What needs to be done:
Output each line of the records from the very start through the line containing "Informazioni sui cookie" as one string in a JSON list, leaving out blank lines.

Saved entries
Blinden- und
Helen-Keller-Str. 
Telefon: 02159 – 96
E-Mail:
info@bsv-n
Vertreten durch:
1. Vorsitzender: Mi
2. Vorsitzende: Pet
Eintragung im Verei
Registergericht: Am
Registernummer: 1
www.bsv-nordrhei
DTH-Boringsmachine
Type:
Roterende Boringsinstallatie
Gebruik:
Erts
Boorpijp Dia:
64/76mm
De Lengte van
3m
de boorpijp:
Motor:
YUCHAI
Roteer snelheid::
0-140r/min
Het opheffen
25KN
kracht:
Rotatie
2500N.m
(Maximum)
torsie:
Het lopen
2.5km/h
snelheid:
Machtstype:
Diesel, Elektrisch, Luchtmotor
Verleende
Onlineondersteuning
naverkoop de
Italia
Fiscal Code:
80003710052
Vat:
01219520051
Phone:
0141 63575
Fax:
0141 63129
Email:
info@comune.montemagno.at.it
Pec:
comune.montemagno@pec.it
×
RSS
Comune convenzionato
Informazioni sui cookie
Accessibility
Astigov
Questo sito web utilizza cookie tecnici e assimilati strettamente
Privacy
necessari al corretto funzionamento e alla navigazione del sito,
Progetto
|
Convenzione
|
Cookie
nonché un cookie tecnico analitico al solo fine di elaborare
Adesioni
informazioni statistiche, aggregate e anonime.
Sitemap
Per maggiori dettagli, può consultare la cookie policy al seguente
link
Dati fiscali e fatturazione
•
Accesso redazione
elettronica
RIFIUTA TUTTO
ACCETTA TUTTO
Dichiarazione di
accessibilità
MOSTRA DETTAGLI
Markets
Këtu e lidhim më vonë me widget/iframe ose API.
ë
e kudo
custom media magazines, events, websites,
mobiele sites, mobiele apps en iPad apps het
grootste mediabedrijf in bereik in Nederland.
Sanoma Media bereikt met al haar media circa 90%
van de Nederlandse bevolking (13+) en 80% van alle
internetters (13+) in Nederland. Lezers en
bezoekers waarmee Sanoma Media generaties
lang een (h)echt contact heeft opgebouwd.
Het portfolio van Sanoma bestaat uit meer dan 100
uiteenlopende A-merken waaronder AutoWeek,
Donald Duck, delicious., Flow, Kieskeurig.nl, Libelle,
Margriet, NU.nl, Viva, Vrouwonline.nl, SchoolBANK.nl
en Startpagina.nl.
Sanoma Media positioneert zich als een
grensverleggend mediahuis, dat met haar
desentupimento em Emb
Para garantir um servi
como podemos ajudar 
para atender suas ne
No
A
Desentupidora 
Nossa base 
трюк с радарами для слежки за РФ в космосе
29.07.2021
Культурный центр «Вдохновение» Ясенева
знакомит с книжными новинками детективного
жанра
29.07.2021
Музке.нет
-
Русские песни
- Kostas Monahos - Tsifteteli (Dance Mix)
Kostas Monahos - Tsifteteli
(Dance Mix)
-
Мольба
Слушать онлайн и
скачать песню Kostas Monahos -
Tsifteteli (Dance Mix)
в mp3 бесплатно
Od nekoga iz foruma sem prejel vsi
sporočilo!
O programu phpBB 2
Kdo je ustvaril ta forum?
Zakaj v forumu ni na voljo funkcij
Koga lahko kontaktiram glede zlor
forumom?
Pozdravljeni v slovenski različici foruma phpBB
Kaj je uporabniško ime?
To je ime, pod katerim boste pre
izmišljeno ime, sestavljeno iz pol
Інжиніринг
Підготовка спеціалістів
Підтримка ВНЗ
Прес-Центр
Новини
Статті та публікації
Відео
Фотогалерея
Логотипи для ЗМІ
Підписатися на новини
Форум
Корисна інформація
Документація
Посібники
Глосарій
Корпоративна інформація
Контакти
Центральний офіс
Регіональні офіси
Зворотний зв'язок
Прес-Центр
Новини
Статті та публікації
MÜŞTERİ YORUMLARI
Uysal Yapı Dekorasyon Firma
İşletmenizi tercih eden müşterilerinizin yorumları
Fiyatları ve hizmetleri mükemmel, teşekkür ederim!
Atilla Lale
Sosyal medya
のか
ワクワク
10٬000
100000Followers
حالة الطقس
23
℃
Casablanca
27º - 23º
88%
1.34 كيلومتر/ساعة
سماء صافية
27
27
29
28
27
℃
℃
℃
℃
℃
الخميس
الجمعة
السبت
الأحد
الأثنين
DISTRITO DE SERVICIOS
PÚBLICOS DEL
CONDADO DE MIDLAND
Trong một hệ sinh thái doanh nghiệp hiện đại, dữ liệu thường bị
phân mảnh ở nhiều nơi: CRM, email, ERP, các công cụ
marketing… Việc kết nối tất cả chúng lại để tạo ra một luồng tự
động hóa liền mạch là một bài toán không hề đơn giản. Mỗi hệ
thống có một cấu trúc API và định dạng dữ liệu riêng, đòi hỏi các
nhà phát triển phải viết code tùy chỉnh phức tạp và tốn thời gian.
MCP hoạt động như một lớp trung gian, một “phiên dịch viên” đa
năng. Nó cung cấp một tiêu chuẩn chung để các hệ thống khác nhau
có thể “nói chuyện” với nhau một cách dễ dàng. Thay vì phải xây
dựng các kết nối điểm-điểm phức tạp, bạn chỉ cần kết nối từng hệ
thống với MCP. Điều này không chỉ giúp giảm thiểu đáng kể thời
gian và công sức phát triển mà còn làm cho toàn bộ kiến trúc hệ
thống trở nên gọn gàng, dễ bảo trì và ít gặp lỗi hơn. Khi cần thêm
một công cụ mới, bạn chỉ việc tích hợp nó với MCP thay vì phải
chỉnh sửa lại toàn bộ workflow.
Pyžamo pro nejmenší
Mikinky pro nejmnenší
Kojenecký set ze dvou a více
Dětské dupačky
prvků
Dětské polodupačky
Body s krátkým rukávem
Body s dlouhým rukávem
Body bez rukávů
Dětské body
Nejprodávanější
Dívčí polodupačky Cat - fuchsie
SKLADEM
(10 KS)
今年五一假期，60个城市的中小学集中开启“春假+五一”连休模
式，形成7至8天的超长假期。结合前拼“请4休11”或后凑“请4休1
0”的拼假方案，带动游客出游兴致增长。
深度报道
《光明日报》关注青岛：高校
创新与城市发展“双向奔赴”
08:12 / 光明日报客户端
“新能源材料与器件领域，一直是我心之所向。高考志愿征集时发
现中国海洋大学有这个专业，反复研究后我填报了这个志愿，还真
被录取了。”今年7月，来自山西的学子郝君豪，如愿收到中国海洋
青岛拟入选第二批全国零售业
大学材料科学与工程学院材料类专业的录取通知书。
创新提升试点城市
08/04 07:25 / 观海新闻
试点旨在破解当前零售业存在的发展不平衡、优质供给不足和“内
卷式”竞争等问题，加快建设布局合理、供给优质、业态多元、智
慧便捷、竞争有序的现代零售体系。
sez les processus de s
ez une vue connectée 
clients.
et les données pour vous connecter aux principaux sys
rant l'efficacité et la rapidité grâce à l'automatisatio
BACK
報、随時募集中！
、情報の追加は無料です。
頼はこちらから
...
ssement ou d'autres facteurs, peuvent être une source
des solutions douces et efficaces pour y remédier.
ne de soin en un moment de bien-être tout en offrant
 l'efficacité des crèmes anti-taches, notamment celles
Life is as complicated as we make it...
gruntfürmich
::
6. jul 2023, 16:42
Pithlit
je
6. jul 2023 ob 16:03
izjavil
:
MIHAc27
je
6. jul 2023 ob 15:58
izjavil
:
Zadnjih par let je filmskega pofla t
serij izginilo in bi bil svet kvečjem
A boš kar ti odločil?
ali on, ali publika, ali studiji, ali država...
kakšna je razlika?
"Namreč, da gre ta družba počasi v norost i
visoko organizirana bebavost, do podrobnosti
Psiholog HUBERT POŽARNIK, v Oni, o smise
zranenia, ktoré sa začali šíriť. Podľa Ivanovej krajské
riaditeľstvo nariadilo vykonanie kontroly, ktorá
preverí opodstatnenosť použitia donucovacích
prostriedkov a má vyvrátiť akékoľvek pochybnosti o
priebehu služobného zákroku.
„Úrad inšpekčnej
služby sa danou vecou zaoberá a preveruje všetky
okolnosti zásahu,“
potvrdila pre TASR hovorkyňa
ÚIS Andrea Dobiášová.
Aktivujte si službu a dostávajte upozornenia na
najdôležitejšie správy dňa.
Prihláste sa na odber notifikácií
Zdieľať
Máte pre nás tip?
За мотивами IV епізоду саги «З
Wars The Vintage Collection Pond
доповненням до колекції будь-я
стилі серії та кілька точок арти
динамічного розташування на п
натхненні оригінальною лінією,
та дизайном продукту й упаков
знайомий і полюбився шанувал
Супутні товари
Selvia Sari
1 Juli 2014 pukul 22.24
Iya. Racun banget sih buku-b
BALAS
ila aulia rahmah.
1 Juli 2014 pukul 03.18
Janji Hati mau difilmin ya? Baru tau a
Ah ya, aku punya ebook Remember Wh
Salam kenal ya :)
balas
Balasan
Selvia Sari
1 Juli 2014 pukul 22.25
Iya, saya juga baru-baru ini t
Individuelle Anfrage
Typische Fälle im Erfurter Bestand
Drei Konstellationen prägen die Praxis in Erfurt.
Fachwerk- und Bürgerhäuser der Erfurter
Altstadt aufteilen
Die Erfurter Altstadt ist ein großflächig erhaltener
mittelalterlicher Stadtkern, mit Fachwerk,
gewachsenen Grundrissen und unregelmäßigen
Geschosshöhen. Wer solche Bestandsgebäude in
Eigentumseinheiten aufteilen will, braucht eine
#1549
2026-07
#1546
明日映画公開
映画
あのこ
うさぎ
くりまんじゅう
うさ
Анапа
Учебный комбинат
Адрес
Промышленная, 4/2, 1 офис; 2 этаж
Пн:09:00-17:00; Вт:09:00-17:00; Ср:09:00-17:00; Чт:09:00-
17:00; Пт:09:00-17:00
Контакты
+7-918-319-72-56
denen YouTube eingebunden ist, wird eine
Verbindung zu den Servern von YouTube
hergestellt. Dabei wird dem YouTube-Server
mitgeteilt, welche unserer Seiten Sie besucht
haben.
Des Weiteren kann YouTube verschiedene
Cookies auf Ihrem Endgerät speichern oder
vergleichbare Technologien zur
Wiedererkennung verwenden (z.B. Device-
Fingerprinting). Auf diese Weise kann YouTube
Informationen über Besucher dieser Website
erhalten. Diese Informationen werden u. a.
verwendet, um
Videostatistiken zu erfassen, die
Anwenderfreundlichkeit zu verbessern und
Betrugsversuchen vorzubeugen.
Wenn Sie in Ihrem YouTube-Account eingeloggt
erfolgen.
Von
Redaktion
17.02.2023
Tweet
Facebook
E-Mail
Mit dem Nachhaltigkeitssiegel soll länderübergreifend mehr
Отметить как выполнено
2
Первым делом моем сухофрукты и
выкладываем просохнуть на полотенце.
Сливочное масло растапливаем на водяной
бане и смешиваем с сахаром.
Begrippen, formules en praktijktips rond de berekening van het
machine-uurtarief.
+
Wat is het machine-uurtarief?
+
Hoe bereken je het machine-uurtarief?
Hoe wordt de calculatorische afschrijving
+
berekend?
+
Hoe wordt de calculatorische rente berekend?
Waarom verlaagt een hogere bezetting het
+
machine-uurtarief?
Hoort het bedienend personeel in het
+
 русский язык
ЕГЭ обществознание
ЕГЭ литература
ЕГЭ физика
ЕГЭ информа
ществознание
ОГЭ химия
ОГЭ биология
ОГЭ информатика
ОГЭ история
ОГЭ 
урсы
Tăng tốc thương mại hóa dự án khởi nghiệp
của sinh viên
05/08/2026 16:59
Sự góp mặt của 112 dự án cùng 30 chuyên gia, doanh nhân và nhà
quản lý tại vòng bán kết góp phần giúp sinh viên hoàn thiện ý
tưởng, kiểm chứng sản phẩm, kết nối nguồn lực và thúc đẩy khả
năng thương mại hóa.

Result of this task:
[
  "Blinden- und",
  "Helen-Keller-Str. ",
  "Telefon: 02159 – 96",
  "E-Mail:",
  "info@bsv-n",
  "Vertreten durch:",
  "1. Vorsitzender: Mi",
  "2. Vorsitzende: Pet",
  "Eintragung im Verei",
  "Registergericht: Am",
  "Registernummer: 1",
  "www.bsv-nordrhei",
  "DTH-Boringsmachine",
  "Type:",
  "Roterende Boringsinstallatie",
  "Gebruik:",
  "Erts",
  "Boorpijp Dia:",
  "64/76mm",
  "De Lengte van",
  "3m",
  "de boorpijp:",
  "Motor:",
  "YUCHAI",
  "Roteer snelheid::",
  "0-140r/min",
  "Het opheffen",
  "25KN",
  "kracht:",
  "Rotatie",
  "2500N.m",
  "(Maximum)",
  "torsie:",
  "Het lopen",
  "2.5km/h",
  "snelheid:",
  "Machtstype:",
  "Diesel, Elektrisch, Luchtmotor",
  "Verleende",
  "Onlineondersteuning",
  "naverkoop de",
  "Italia",
  "Fiscal Code:",
  "80003710052",
  "Vat:",
  "01219520051",
  "Phone:",
  "0141 63575",
  "Fax:",
  "0141 63129",
  "Email:",
  "info@comune.montemagno.at.it",
  "Pec:",
  "comune.montemagno@pec.it",
  "×",
  "RSS",
  "Comune convenzionato",
  "Informazioni sui cookie"
]